Task details
When you reach the line containing "con l’acqua sporca." in the entries below, begin reproducing lines exactly, and stop once the line containing "нумизматов Почтой России и курьерскими" is done.
[[ Working data, beginning ]]
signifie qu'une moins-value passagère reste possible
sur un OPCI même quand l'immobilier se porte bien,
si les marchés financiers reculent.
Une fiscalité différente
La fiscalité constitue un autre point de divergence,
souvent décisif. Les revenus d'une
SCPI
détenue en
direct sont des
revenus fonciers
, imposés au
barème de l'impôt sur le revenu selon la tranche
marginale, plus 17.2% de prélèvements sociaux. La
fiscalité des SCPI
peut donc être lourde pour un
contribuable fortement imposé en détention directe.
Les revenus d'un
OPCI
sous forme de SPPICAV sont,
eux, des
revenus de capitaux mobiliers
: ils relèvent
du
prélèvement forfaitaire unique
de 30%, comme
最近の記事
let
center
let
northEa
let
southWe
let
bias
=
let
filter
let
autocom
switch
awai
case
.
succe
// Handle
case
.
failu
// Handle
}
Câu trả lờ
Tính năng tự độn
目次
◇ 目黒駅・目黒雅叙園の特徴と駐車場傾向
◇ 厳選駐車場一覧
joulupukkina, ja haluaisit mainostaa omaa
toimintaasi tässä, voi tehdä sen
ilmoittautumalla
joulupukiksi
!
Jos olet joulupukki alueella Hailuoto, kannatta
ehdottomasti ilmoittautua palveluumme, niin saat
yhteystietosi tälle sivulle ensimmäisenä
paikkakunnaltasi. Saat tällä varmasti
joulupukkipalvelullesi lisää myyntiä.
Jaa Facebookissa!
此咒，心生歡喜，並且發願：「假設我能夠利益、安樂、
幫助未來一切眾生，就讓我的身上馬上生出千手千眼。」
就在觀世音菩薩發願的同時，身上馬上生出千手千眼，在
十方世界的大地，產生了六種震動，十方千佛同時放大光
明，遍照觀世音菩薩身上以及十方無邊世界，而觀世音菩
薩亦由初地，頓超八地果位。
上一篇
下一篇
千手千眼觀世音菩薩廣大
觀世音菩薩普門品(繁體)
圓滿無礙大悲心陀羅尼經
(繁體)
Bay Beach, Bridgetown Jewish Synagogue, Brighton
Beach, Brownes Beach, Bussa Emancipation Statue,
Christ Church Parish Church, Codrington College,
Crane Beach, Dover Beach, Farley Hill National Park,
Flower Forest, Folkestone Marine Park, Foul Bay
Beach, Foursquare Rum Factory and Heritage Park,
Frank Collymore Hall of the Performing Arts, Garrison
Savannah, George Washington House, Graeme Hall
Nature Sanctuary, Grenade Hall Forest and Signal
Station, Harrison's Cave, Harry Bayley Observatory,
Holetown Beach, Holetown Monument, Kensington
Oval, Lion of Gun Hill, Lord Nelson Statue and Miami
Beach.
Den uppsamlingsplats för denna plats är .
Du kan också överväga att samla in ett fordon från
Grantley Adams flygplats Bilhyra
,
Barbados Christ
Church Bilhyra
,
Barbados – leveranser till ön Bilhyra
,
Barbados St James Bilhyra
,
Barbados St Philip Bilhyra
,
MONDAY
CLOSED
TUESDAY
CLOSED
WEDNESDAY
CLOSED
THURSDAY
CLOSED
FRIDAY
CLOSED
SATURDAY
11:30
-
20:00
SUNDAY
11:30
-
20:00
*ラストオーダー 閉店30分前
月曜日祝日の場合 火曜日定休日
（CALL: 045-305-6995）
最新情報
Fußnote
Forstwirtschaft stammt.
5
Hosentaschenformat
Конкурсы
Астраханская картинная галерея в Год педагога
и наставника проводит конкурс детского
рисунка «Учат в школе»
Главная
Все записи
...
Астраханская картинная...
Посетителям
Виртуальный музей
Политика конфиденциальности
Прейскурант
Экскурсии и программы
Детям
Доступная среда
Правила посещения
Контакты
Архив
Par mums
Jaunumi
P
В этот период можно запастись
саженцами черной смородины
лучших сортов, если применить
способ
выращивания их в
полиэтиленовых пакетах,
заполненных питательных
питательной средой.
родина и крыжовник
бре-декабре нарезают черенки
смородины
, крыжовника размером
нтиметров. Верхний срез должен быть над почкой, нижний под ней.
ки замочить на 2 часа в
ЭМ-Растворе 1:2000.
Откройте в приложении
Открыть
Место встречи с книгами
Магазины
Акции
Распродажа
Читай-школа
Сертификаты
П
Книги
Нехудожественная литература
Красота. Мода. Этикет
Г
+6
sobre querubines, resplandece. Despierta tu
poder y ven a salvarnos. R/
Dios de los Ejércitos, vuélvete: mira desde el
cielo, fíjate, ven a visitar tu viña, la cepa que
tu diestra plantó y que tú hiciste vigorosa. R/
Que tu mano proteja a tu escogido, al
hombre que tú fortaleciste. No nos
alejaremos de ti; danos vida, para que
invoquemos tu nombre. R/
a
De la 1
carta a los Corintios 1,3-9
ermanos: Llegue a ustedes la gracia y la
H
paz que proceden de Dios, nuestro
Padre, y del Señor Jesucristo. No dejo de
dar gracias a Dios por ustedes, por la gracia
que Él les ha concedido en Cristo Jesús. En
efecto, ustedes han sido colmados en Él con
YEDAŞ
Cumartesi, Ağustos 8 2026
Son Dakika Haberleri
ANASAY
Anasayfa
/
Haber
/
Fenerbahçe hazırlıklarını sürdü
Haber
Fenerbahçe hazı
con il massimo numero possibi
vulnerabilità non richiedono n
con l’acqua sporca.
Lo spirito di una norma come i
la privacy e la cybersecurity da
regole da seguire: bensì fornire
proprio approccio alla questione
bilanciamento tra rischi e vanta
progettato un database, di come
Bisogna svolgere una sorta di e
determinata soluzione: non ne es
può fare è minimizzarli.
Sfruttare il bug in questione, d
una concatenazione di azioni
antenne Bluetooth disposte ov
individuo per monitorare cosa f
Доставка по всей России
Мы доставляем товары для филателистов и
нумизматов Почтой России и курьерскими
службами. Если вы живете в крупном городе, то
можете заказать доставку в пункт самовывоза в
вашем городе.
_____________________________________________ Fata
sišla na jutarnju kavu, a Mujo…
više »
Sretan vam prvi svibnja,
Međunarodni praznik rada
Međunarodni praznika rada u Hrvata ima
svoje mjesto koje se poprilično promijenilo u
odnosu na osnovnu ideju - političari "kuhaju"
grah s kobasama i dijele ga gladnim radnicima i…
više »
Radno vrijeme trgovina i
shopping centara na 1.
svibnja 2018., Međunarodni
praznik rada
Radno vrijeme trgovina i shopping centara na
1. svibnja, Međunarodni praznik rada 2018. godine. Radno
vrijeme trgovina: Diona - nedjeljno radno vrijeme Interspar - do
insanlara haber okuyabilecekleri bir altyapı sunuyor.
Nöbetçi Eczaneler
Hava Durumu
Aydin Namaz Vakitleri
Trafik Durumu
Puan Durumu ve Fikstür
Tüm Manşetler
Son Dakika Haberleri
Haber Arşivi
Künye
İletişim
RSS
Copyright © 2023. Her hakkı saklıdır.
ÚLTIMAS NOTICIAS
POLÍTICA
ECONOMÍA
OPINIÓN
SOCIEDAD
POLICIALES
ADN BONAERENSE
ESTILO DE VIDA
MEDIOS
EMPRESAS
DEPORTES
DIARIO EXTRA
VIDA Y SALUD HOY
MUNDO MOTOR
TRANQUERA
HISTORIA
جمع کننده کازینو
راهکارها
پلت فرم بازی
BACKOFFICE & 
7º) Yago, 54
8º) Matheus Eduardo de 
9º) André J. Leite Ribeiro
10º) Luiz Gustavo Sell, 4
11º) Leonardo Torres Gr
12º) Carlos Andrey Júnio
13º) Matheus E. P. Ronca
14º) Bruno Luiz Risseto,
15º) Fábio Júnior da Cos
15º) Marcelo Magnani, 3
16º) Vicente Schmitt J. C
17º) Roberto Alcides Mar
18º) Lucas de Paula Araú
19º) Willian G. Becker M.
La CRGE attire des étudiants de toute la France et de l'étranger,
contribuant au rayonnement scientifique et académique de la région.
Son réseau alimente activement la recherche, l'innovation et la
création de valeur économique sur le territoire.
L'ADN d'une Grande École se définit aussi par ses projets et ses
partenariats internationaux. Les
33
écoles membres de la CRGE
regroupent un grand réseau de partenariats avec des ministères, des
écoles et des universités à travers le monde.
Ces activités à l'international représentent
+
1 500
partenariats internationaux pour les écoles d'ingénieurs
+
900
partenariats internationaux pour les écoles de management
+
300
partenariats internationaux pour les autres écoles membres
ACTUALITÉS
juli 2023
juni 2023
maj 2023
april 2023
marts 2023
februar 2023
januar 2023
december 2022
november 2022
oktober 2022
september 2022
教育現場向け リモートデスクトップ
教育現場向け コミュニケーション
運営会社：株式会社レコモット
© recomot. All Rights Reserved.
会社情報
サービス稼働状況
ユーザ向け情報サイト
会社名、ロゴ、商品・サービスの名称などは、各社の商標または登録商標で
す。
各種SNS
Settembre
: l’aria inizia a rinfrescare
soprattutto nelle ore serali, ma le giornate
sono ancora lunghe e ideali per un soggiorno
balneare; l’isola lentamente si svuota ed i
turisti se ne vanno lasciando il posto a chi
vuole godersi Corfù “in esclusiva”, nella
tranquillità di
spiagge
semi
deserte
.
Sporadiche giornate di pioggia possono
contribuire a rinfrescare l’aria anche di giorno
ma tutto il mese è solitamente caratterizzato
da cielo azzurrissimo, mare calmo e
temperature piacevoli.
[[ Working data, end ]]
Finished exercise
con l’acqua sporca.
Lo spirito di una norma come i
la privacy e la cybersecurity da
regole da seguire: bensì fornire
proprio approccio alla questione
bilanciamento tra rischi e vanta
progettato un database, di come
Bisogna svolgere una sorta di e
determinata soluzione: non ne es
può fare è minimizzarli.
Sfruttare il bug in questione, d
una concatenazione di azioni
antenne Bluetooth disposte ov
individuo per monitorare cosa f
Доставка по всей России
Мы доставляем товары для филателистов и
нумизматов Почтой России и курьерскими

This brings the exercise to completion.